Mia Garlick, Director of Policy at Meta ANZ, said the company does ‘recognise’ it has a responsibility to protect younger users.
‘Our intention for these resources is to strike the right balance for young people’s desire for some autonomy when using Instagram, but also allows for supervision in a way that supports conversations between parents and young people when it is helpful,’ she said.
She said social media is critical to the way teens communicate, and this only increased during Covid.
‘Teens often self-supervise because they’re sort of concerned that the oldies don’t really get it. They’re worried that there’ll be over-concern about some of the content or the people that they may interact with or how they interact with them.’
She added their research found safe use needed to be fostered by defining boundaries for teenagers and in some instances a trusted professional may even be needed to intervene to curb social media use.
‘Their safety is of paramount importance to us, and we want them to have an experience that is both fun and safe, and we want to support their parents to assist them in doing this.’
The social media giant paused development a few months ago on an Instagram for kids aimed at under 13-year-olds (stock image)
Curtin University professor of internet studies Tama Leaver watched the rollout of the suite of parental tools in the US in March and said they are more public relations measure than significant safety features.
‘We have to be honest, it’s an incredibly basic tool that relies 100 per cent on a child who enters their date of birth correctly, requesting that their parent supervise them,’ he told The Australian.

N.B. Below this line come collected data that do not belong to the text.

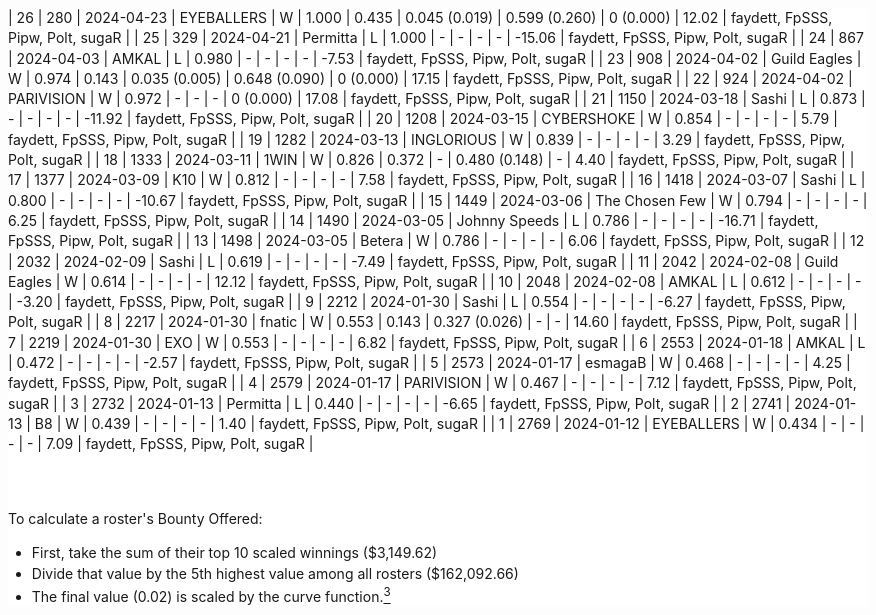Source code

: |           26 |      280 | 2024-04-23 | EYEBALLERS     | W   | 1.000      | 0.435        | 0.045 (0.019)    | 0.599 (0.260)    | 0 (0.000) |    12.02 | faydett, FpSSS, Pipw, Polt, sugaR |
|           25 |      329 | 2024-04-21 | Permitta       | L   | 1.000      | -            | -                | -                | -         |   -15.06 | faydett, FpSSS, Pipw, Polt, sugaR |
|           24 |      867 | 2024-04-03 | AMKAL          | L   | 0.980      | -            | -                | -                | -         |    -7.53 | faydett, FpSSS, Pipw, Polt, sugaR |
|           23 |      908 | 2024-04-02 | Guild Eagles   | W   | 0.974      | 0.143        | 0.035 (0.005)    | 0.648 (0.090)    | 0 (0.000) |    17.15 | faydett, FpSSS, Pipw, Polt, sugaR |
|           22 |      924 | 2024-04-02 | PARIVISION     | W   | 0.972      | -            | -                | -                | 0 (0.000) |    17.08 | faydett, FpSSS, Pipw, Polt, sugaR |
|           21 |     1150 | 2024-03-18 | Sashi          | L   | 0.873      | -            | -                | -                | -         |   -11.92 | faydett, FpSSS, Pipw, Polt, sugaR |
|           20 |     1208 | 2024-03-15 | CYBERSHOKE     | W   | 0.854      | -            | -                | -                | -         |     5.79 | faydett, FpSSS, Pipw, Polt, sugaR |
|           19 |     1282 | 2024-03-13 | INGLORIOUS     | W   | 0.839      | -            | -                | -                | -         |     3.29 | faydett, FpSSS, Pipw, Polt, sugaR |
|           18 |     1333 | 2024-03-11 | 1WIN           | W   | 0.826      | 0.372        | -                | 0.480 (0.148)    | -         |     4.40 | faydett, FpSSS, Pipw, Polt, sugaR |
|           17 |     1377 | 2024-03-09 | K10            | W   | 0.812      | -            | -                | -                | -         |     7.58 | faydett, FpSSS, Pipw, Polt, sugaR |
|           16 |     1418 | 2024-03-07 | Sashi          | L   | 0.800      | -            | -                | -                | -         |   -10.67 | faydett, FpSSS, Pipw, Polt, sugaR |
|           15 |     1449 | 2024-03-06 | The Chosen Few | W   | 0.794      | -            | -                | -                | -         |     6.25 | faydett, FpSSS, Pipw, Polt, sugaR |
|           14 |     1490 | 2024-03-05 | Johnny Speeds  | L   | 0.786      | -            | -                | -                | -         |   -16.71 | faydett, FpSSS, Pipw, Polt, sugaR |
|           13 |     1498 | 2024-03-05 | Betera         | W   | 0.786      | -            | -                | -                | -         |     6.06 | faydett, FpSSS, Pipw, Polt, sugaR |
|           12 |     2032 | 2024-02-09 | Sashi          | L   | 0.619      | -            | -                | -                | -         |    -7.49 | faydett, FpSSS, Pipw, Polt, sugaR |
|           11 |     2042 | 2024-02-08 | Guild Eagles   | W   | 0.614      | -            | -                | -                | -         |    12.12 | faydett, FpSSS, Pipw, Polt, sugaR |
|           10 |     2048 | 2024-02-08 | AMKAL          | L   | 0.612      | -            | -                | -                | -         |    -3.20 | faydett, FpSSS, Pipw, Polt, sugaR |
|            9 |     2212 | 2024-01-30 | Sashi          | L   | 0.554      | -            | -                | -                | -         |    -6.27 | faydett, FpSSS, Pipw, Polt, sugaR |
|            8 |     2217 | 2024-01-30 | fnatic         | W   | 0.553      | 0.143        | 0.327 (0.026)    | -                | -         |    14.60 | faydett, FpSSS, Pipw, Polt, sugaR |
|            7 |     2219 | 2024-01-30 | EXO            | W   | 0.553      | -            | -                | -                | -         |     6.82 | faydett, FpSSS, Pipw, Polt, sugaR |
|            6 |     2553 | 2024-01-18 | AMKAL          | L   | 0.472      | -            | -                | -                | -         |    -2.57 | faydett, FpSSS, Pipw, Polt, sugaR |
|            5 |     2573 | 2024-01-17 | esmagaB        | W   | 0.468      | -            | -                | -                | -         |     4.25 | faydett, FpSSS, Pipw, Polt, sugaR |
|            4 |     2579 | 2024-01-17 | PARIVISION     | W   | 0.467      | -            | -                | -                | -         |     7.12 | faydett, FpSSS, Pipw, Polt, sugaR |
|            3 |     2732 | 2024-01-13 | Permitta       | L   | 0.440      | -            | -                | -                | -         |    -6.65 | faydett, FpSSS, Pipw, Polt, sugaR |
|            2 |     2741 | 2024-01-13 | B8             | W   | 0.439      | -            | -                | -                | -         |     1.40 | faydett, FpSSS, Pipw, Polt, sugaR |
|            1 |     2769 | 2024-01-12 | EYEBALLERS     | W   | 0.434      | -            | -                | -                | -         |     7.09 | faydett, FpSSS, Pipw, Polt, sugaR |

<br />
<span id="table2"></span><br />
To calculate a roster's Bounty Offered:<br />

- First, take the sum of their top 10 scaled winnings ($3,149.62)
- Divide that value by the 5th highest value among all rosters ($162,092.66)
- The final value (0.02) is scaled by the curve function.[<sup>3</sup>](#curveFunction)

‘Instagram and Meta are doing a big sort of PR spin about how they’re good for children and young people. Obviously, the parent controls form some part of that narrative,’ he said.
Instagram has also launched a Family Centre education hub with resources designed to educate teens about staying safe online.
Resources will be offered by eating disorder charity Butterfly, mental health charity Orygen Youth Health, anti-bullying group Project Rockit, ReachOut and the eSafety Commissioner.
INSTAGRAM’S NEW PARENTAL CONTROL FEATURES
Parents will be able to see who follows their child and get weekly reports about new connections.
They will also be able to monitor how much time their kids spend scrolling and set limits.
A notification will also be sent when their child reports an inappropriate post or account.
However, for the tools to be switched on both the parent and the child have to agree to enable the features.